Material shown =

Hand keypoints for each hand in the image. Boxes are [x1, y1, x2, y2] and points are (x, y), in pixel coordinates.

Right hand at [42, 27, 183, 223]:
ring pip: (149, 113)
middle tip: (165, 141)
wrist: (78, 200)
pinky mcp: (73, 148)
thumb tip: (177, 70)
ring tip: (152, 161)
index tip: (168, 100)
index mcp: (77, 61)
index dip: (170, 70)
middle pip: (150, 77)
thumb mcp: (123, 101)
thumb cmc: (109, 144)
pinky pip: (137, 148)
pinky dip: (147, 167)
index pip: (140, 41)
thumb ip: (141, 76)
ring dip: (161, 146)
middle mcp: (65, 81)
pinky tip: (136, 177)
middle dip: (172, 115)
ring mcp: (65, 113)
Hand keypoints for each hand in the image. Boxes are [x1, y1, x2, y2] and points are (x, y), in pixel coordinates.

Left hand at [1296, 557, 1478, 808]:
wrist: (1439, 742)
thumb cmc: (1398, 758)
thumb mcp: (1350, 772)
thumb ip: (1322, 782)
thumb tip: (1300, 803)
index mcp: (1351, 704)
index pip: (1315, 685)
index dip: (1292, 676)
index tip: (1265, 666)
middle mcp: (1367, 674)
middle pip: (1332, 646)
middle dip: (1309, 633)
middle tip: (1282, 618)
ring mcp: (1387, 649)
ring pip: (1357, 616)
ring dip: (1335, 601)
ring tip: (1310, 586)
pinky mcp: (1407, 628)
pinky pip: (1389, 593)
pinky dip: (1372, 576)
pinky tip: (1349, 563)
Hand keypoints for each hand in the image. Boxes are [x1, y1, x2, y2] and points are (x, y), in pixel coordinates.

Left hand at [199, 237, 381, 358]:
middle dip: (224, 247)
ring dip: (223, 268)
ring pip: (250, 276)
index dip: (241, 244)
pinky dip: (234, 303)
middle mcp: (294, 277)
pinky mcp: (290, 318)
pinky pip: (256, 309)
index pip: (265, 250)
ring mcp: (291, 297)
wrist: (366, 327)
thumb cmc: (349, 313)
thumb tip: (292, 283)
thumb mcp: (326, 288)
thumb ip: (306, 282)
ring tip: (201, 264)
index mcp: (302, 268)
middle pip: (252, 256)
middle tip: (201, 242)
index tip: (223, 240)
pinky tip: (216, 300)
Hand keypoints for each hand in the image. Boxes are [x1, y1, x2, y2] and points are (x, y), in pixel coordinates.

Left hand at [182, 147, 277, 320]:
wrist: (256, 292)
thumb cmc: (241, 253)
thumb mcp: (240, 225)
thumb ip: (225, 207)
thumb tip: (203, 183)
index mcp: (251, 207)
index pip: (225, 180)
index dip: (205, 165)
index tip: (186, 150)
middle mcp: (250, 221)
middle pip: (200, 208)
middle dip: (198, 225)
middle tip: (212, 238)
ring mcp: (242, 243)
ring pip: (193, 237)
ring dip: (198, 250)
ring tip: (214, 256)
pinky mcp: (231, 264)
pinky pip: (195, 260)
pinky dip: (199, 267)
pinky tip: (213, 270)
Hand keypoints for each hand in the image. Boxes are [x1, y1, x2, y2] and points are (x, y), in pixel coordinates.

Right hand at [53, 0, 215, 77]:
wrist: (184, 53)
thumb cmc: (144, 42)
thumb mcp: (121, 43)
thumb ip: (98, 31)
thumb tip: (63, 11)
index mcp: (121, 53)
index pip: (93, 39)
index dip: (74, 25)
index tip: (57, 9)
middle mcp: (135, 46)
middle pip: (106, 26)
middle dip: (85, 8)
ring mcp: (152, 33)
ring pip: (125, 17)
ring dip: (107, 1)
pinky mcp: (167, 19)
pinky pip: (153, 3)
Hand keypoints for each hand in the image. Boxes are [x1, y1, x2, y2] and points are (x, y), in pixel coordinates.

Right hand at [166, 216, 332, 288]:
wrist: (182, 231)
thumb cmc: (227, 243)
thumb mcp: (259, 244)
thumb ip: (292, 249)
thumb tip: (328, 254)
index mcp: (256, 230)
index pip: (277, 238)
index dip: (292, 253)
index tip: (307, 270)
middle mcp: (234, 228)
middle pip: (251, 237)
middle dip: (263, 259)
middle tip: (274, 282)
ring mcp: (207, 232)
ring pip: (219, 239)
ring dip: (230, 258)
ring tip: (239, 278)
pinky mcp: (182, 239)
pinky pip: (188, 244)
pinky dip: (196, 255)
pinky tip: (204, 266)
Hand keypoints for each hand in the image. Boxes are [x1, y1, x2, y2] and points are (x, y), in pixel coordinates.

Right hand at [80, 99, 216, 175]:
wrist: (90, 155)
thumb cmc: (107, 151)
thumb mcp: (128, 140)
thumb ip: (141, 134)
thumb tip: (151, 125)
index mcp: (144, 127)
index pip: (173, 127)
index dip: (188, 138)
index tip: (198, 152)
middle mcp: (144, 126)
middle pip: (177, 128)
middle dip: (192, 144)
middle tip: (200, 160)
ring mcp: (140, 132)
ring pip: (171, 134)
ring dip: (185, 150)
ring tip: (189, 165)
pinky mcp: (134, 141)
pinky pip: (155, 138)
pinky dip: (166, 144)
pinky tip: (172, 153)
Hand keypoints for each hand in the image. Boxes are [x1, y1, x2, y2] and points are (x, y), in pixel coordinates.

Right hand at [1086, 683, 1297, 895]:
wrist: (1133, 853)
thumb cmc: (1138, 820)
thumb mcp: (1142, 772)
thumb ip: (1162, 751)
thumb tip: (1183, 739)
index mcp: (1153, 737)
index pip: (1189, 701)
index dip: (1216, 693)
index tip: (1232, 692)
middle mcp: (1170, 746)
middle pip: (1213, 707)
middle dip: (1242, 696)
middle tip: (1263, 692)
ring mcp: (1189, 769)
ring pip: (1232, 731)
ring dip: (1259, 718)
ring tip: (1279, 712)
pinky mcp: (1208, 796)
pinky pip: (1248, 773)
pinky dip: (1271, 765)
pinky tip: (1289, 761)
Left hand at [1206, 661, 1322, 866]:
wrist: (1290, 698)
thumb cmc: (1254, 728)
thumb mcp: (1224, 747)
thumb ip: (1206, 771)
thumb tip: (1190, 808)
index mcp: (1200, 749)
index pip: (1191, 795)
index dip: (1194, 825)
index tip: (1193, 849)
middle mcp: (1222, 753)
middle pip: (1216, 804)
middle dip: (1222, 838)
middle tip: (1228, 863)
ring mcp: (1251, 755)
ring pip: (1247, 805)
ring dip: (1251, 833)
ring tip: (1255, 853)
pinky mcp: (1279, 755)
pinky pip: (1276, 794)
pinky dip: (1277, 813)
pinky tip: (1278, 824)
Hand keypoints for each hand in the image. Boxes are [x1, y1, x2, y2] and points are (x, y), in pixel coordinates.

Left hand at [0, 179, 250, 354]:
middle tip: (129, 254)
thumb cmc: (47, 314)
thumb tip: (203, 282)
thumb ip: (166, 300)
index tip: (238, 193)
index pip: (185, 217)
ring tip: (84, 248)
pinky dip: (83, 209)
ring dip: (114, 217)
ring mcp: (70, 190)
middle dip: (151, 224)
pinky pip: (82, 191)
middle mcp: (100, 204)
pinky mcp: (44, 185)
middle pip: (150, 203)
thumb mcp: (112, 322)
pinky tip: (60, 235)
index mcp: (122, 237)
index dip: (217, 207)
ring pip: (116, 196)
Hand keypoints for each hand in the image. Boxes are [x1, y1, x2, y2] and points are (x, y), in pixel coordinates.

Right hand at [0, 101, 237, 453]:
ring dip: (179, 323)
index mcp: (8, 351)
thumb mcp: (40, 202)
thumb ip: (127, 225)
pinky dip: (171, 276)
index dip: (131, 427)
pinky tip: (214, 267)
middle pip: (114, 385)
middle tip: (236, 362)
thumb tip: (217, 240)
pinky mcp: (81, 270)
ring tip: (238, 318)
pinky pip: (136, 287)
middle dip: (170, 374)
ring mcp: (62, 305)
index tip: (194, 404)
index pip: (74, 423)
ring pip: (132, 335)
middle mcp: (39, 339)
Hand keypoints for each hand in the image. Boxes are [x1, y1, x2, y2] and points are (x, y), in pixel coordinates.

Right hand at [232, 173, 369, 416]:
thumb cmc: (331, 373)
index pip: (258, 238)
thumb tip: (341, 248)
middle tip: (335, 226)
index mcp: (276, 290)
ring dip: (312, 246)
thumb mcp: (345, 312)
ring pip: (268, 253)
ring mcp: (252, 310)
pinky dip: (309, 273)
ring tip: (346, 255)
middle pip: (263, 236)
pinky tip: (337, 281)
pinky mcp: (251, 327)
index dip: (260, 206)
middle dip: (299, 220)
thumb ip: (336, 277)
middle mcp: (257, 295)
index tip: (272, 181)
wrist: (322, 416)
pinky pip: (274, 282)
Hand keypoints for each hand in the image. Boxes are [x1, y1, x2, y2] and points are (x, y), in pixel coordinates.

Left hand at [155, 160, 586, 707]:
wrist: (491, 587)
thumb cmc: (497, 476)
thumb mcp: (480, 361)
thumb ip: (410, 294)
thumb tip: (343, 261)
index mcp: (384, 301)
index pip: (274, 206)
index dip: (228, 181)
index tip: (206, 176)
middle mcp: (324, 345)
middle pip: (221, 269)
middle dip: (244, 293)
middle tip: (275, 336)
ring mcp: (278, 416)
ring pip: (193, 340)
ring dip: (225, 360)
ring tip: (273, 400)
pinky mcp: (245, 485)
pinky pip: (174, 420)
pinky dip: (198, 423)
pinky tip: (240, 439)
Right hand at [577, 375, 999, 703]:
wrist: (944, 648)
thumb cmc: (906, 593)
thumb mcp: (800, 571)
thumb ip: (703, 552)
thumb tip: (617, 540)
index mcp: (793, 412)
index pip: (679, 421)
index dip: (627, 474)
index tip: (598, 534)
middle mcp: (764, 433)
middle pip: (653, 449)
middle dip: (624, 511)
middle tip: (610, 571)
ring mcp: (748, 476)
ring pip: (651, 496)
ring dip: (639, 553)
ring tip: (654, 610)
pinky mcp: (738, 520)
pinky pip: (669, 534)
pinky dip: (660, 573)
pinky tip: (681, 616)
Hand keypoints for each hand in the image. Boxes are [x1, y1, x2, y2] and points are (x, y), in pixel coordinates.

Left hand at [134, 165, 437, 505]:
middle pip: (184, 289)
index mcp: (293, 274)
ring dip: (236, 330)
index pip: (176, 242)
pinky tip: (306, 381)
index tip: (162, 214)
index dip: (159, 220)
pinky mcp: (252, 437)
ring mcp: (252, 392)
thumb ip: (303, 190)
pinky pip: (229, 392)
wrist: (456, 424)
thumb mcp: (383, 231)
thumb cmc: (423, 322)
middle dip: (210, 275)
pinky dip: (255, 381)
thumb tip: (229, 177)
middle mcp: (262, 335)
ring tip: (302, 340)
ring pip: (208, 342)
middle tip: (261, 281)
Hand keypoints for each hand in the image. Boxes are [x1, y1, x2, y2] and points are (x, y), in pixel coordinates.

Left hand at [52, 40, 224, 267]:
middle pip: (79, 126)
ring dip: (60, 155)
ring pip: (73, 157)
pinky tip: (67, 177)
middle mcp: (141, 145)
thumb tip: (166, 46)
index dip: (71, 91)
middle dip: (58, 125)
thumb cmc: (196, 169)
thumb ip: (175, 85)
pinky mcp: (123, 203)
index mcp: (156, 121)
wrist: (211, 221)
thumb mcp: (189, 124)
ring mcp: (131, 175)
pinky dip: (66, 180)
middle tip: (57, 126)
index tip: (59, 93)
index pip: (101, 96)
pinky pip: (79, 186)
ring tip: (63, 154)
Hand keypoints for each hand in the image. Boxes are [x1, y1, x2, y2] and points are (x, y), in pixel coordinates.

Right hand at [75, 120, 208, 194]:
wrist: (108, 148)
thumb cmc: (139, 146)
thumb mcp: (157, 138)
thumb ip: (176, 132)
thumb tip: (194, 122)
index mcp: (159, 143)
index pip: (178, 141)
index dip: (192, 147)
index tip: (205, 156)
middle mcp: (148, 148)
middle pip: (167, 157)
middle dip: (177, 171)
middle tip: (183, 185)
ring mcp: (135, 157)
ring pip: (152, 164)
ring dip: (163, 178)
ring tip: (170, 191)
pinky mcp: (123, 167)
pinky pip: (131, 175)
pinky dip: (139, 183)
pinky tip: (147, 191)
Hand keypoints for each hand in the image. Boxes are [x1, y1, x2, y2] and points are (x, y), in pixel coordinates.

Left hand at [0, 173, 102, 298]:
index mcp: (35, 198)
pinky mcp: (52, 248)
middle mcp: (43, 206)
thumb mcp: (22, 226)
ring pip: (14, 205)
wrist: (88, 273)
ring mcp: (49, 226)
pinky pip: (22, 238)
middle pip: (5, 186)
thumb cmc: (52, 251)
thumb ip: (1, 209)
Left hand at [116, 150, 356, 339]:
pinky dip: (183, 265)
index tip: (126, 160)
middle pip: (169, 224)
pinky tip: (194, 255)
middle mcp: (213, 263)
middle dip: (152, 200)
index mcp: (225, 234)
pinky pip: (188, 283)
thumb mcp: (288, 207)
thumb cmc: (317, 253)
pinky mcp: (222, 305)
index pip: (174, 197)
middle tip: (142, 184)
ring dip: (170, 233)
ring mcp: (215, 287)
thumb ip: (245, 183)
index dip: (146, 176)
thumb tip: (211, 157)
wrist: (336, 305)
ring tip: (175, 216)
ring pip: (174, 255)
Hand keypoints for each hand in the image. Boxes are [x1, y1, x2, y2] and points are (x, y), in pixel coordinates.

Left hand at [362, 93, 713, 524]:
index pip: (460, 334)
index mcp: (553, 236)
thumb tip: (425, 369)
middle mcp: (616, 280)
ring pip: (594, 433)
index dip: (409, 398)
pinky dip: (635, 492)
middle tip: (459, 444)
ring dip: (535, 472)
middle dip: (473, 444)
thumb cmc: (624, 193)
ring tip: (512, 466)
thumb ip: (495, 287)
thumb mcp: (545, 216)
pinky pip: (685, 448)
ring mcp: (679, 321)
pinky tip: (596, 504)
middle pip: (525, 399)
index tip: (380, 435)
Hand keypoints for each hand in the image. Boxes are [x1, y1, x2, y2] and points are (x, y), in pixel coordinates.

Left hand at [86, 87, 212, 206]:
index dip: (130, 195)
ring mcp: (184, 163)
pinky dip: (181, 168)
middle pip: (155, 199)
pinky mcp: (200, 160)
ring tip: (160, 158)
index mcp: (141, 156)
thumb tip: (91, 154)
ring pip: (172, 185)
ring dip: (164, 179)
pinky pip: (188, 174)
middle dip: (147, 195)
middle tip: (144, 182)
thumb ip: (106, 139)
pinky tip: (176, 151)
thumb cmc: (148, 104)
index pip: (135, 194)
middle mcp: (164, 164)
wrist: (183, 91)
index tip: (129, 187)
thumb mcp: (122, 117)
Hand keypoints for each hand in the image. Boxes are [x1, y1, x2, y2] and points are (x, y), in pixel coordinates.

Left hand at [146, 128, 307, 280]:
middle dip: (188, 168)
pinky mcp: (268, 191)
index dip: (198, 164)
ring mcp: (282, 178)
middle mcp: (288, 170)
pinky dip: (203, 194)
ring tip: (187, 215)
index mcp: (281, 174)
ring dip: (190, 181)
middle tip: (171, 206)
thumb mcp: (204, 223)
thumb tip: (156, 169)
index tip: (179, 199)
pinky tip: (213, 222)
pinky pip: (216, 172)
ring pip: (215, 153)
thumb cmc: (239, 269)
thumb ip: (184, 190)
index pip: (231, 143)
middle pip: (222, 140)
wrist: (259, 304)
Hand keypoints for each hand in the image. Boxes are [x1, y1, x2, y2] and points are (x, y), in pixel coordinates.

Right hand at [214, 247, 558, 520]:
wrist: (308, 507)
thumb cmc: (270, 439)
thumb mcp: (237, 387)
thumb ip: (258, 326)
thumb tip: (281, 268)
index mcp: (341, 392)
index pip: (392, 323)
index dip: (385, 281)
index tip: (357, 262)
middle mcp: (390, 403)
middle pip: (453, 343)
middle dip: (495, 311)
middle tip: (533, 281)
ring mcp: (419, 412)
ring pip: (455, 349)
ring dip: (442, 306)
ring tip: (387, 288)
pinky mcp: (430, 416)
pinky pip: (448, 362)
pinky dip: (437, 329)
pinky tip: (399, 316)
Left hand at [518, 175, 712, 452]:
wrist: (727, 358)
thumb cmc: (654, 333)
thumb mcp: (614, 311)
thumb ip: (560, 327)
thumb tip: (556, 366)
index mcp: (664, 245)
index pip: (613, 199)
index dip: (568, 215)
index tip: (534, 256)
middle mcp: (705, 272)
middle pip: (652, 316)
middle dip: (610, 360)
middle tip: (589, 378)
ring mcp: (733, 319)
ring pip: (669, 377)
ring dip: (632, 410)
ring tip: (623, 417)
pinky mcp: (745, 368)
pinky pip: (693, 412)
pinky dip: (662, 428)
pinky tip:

What you should do =
Among the lines above, repeat exactly those from the line with "index mcp: (793, 412)" to the line with "ring dip: (639, 553)", counting both ends.

Answer space =
index mcp: (793, 412)
index pip: (679, 421)
index dip: (627, 474)
index tip: (598, 534)
middle mcp: (764, 433)
middle pip: (653, 449)
middle dip: (624, 511)
middle tip: (610, 571)
ring mcp: (748, 476)
ring pip: (651, 496)
ring dip: (639, 553)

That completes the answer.